Jane Brody's Guide to The Great Beyond: A Practical Primer to Help You and Your Loved One Prepare Medically, Legally, and Emotionally for the End of Life arrives in February.

And Andrew Zuckerman's Wisdom: 50 Unique Portraits, photos and thoughts of 50 celebrities 65 and older, was released in October.

Alford says his book is different. Unlike Athill, whose memoir he calls "glorious," he thinks of himself as "a youthful 28 who in real life happens to be 46."

And despite his title, he says, "I'm not proposing a way for others to live. Rather, I'm the listener." (He interviewed more than 100 people 70 and older.)

But he didn't want "to just open the floodgates" to what he calls "one of those open-mike books, where people of a certain age get to natter on."

How to Live is an amusing first-person account of his research and conversations with old people, famous and unknown.

When he asked Harold Bloom, 78, the acerbic Yale scholar, what he has gained with age, Alford was surprised by Bloom's tender response: "A healthier respect and affection for my wife than I used to have."

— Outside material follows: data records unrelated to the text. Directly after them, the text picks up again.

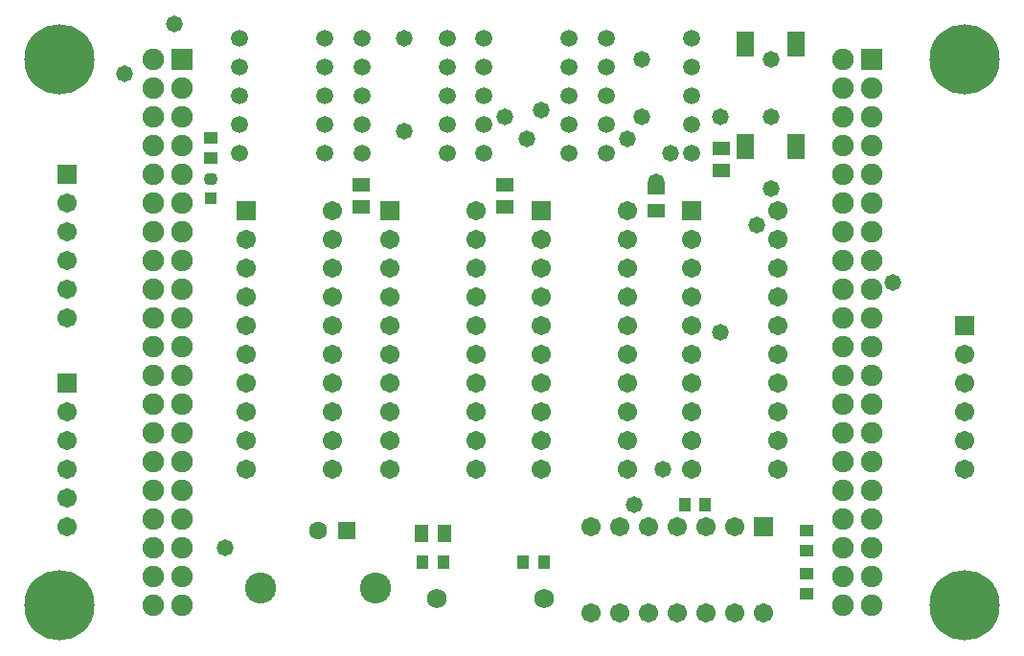
<source format=gts>
G04*
G04 #@! TF.GenerationSoftware,Altium Limited,Altium Designer,20.0.13 (296)*
G04*
G04 Layer_Color=8388736*
%FSLAX25Y25*%
%MOIN*%
G70*
G01*
G75*
G04:AMPARAMS|DCode=14|XSize=39.5mil|YSize=43.43mil|CornerRadius=11.87mil|HoleSize=0mil|Usage=FLASHONLY|Rotation=270.000|XOffset=0mil|YOffset=0mil|HoleType=Round|Shape=RoundedRectangle|*
%AMROUNDEDRECTD14*
21,1,0.03950,0.01968,0,0,270.0*
21,1,0.01575,0.04343,0,0,270.0*
1,1,0.02375,-0.00984,-0.00787*
1,1,0.02375,-0.00984,0.00787*
1,1,0.02375,0.00984,0.00787*
1,1,0.02375,0.00984,-0.00787*
%
%ADD14ROUNDEDRECTD14*%
%ADD15R,0.04343X0.03950*%
%ADD16R,0.04540X0.03950*%
%ADD17R,0.05918X0.04737*%
%ADD18R,0.06312X0.09068*%
%ADD19R,0.04737X0.05918*%
%ADD20R,0.03950X0.04540*%
%ADD21C,0.06706*%
%ADD22R,0.06706X0.06706*%
%ADD23C,0.06902*%
%ADD24R,0.06706X0.06706*%
%ADD25C,0.05918*%
%ADD26C,0.06312*%
%ADD27R,0.06312X0.06312*%
%ADD28C,0.10839*%
%ADD29C,0.07493*%
%ADD30R,0.07493X0.07493*%
%ADD31C,0.24422*%
%ADD32C,0.05800*%
D14*
X72500Y168248D02*
D03*
D15*
Y161752D02*
D03*
D16*
Y175644D02*
D03*
X72499Y182731D02*
D03*
X280000Y46043D02*
D03*
X280001Y38957D02*
D03*
X280000Y31043D02*
D03*
X280001Y23957D02*
D03*
D17*
X250351Y171277D02*
D03*
Y179151D02*
D03*
X227500Y157500D02*
D03*
Y165374D02*
D03*
X175000Y158563D02*
D03*
Y166437D02*
D03*
X125000Y158563D02*
D03*
Y166437D02*
D03*
D18*
X258642Y179587D02*
D03*
Y215413D02*
D03*
X276358D02*
D03*
Y179587D02*
D03*
D19*
X146063Y45000D02*
D03*
X153937D02*
D03*
D20*
X188543Y35000D02*
D03*
X181457Y34999D02*
D03*
X146457Y35000D02*
D03*
X153543Y35001D02*
D03*
X237500Y55000D02*
D03*
X244587Y55001D02*
D03*
D21*
X22500Y140000D02*
D03*
Y150000D02*
D03*
Y160000D02*
D03*
Y130000D02*
D03*
Y120000D02*
D03*
Y67500D02*
D03*
Y77500D02*
D03*
Y87500D02*
D03*
Y57500D02*
D03*
Y47500D02*
D03*
X335000Y87500D02*
D03*
Y97500D02*
D03*
Y107500D02*
D03*
Y77500D02*
D03*
Y67500D02*
D03*
X165000D02*
D03*
Y77500D02*
D03*
Y87500D02*
D03*
Y97500D02*
D03*
Y107500D02*
D03*
Y117500D02*
D03*
Y127500D02*
D03*
Y137500D02*
D03*
Y147500D02*
D03*
Y157500D02*
D03*
X135000Y67500D02*
D03*
Y77500D02*
D03*
Y87500D02*
D03*
Y97500D02*
D03*
Y107500D02*
D03*
Y117500D02*
D03*
Y127500D02*
D03*
Y137500D02*
D03*
Y147500D02*
D03*
X187500D02*
D03*
Y137500D02*
D03*
Y127500D02*
D03*
Y117500D02*
D03*
Y107500D02*
D03*
Y97500D02*
D03*
Y87500D02*
D03*
Y77500D02*
D03*
Y67500D02*
D03*
X217500Y157500D02*
D03*
Y147500D02*
D03*
Y137500D02*
D03*
Y127500D02*
D03*
Y117500D02*
D03*
Y107500D02*
D03*
Y97500D02*
D03*
Y87500D02*
D03*
Y77500D02*
D03*
Y67500D02*
D03*
X240000Y147500D02*
D03*
Y137500D02*
D03*
Y127500D02*
D03*
Y117500D02*
D03*
Y107500D02*
D03*
Y97500D02*
D03*
Y87500D02*
D03*
Y77500D02*
D03*
Y67500D02*
D03*
X270000Y157500D02*
D03*
Y147500D02*
D03*
Y137500D02*
D03*
Y127500D02*
D03*
Y117500D02*
D03*
Y107500D02*
D03*
Y97500D02*
D03*
Y87500D02*
D03*
Y77500D02*
D03*
Y67500D02*
D03*
X85000Y147500D02*
D03*
Y137500D02*
D03*
Y127500D02*
D03*
Y117500D02*
D03*
Y107500D02*
D03*
Y97500D02*
D03*
Y87500D02*
D03*
Y77500D02*
D03*
Y67500D02*
D03*
X115000Y157500D02*
D03*
Y147500D02*
D03*
Y137500D02*
D03*
Y127500D02*
D03*
Y117500D02*
D03*
Y107500D02*
D03*
Y97500D02*
D03*
Y87500D02*
D03*
Y77500D02*
D03*
Y67500D02*
D03*
X205000Y17500D02*
D03*
X215000D02*
D03*
X225000D02*
D03*
X235000D02*
D03*
X245000D02*
D03*
X255000D02*
D03*
X265000D02*
D03*
X205000Y47500D02*
D03*
X215000D02*
D03*
X225000D02*
D03*
X235000D02*
D03*
X245000D02*
D03*
X255000D02*
D03*
D22*
X22500Y170000D02*
D03*
Y97500D02*
D03*
X335000Y117500D02*
D03*
X265000Y47500D02*
D03*
D23*
X151220Y22500D02*
D03*
X188780D02*
D03*
D24*
X135000Y157500D02*
D03*
X187500D02*
D03*
X240000D02*
D03*
X85000D02*
D03*
D25*
X197303Y217500D02*
D03*
Y207500D02*
D03*
Y197500D02*
D03*
Y187500D02*
D03*
Y177500D02*
D03*
X167697D02*
D03*
Y187500D02*
D03*
Y197500D02*
D03*
Y207500D02*
D03*
Y217500D02*
D03*
X239803D02*
D03*
Y207500D02*
D03*
Y197500D02*
D03*
Y187500D02*
D03*
Y177500D02*
D03*
X210197D02*
D03*
Y187500D02*
D03*
Y197500D02*
D03*
Y207500D02*
D03*
Y217500D02*
D03*
X154803D02*
D03*
Y207500D02*
D03*
Y197500D02*
D03*
Y187500D02*
D03*
Y177500D02*
D03*
X125197D02*
D03*
Y187500D02*
D03*
Y197500D02*
D03*
Y207500D02*
D03*
Y217500D02*
D03*
X112303D02*
D03*
Y207500D02*
D03*
Y197500D02*
D03*
Y187500D02*
D03*
Y177500D02*
D03*
X82697D02*
D03*
Y187500D02*
D03*
Y197500D02*
D03*
Y207500D02*
D03*
Y217500D02*
D03*
D26*
X110000Y45925D02*
D03*
D27*
X120000D02*
D03*
D28*
X90000Y25925D02*
D03*
X130000D02*
D03*
D29*
X62500Y20000D02*
D03*
X52500D02*
D03*
X292500D02*
D03*
X302500D02*
D03*
X52500Y210000D02*
D03*
X62500Y200000D02*
D03*
X52500D02*
D03*
X62500Y190000D02*
D03*
X52500D02*
D03*
X62500Y180000D02*
D03*
X52500D02*
D03*
X62500Y170000D02*
D03*
X52500D02*
D03*
X62500Y160000D02*
D03*
X52500D02*
D03*
X62500Y150000D02*
D03*
X52500D02*
D03*
X62500Y140000D02*
D03*
X52500D02*
D03*
X62500Y130000D02*
D03*
X52500D02*
D03*
X62500Y120000D02*
D03*
X52500D02*
D03*
X62500Y110000D02*
D03*
X52500D02*
D03*
X62500Y100000D02*
D03*
X52500D02*
D03*
X62500Y90000D02*
D03*
X52500D02*
D03*
X62500Y80000D02*
D03*
X52500D02*
D03*
X62500Y70000D02*
D03*
X52500D02*
D03*
X62500Y60000D02*
D03*
X52500D02*
D03*
X62500Y50000D02*
D03*
X52500D02*
D03*
X62500Y40000D02*
D03*
X52500D02*
D03*
X62500Y30000D02*
D03*
X52500D02*
D03*
X292500Y210000D02*
D03*
X302500Y200000D02*
D03*
X292500D02*
D03*
X302500Y190000D02*
D03*
X292500D02*
D03*
X302500Y180000D02*
D03*
X292500D02*
D03*
X302500Y170000D02*
D03*
X292500D02*
D03*
X302500Y160000D02*
D03*
X292500D02*
D03*
X302500Y150000D02*
D03*
X292500D02*
D03*
X302500Y140000D02*
D03*
X292500D02*
D03*
X302500Y130000D02*
D03*
X292500D02*
D03*
X302500Y120000D02*
D03*
X292500D02*
D03*
X302500Y110000D02*
D03*
X292500D02*
D03*
X302500Y100000D02*
D03*
X292500D02*
D03*
X302500Y90000D02*
D03*
X292500D02*
D03*
X302500Y80000D02*
D03*
X292500D02*
D03*
X302500Y70000D02*
D03*
X292500D02*
D03*
X302500Y60000D02*
D03*
X292500D02*
D03*
X302500Y50000D02*
D03*
X292500D02*
D03*
X302500Y40000D02*
D03*
X292500D02*
D03*
X302500Y30000D02*
D03*
X292500D02*
D03*
D30*
X62500Y210000D02*
D03*
X302500D02*
D03*
D31*
X20000D02*
D03*
X335000D02*
D03*
Y20000D02*
D03*
X20000D02*
D03*
D32*
X77500Y40000D02*
D03*
X42500Y205000D02*
D03*
X175000Y190000D02*
D03*
X140000Y185000D02*
D03*
X230000Y67500D02*
D03*
X267500Y190000D02*
D03*
Y210000D02*
D03*
X250000Y190000D02*
D03*
X310000Y132500D02*
D03*
X227500Y167500D02*
D03*
X232500Y177500D02*
D03*
X222500Y190000D02*
D03*
X262500Y152500D02*
D03*
X267500Y165000D02*
D03*
X222500Y210000D02*
D03*
X60000Y222500D02*
D03*
X217500Y182500D02*
D03*
X250000Y115000D02*
D03*
X220000Y55000D02*
D03*
X182500Y182500D02*
D03*
X187500Y192500D02*
D03*
X140000Y217500D02*
D03*
M02*

</source>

Althea Washington, 75, a retired teacher who lost her husband and house in Hurricane Katrina, discussed coping with a new life in a small apartment close to train tracks.

"Can you hear that train?" she asked. "As long as it stays on its track, I'll stay on mine."

In the course of his research, two of Alford's subjects — his mother and stepfather — broke up after being together for 36 years.

"It was like stepping into a bear trap," he says. "But then I thought, 'I'm writing a book about bear traps.' "

Their divorce became a subplot and leads to Alford's final piece of wisdom: "Maybe it's not until you've grown old that you realize you've picked the wrong person to grow old with."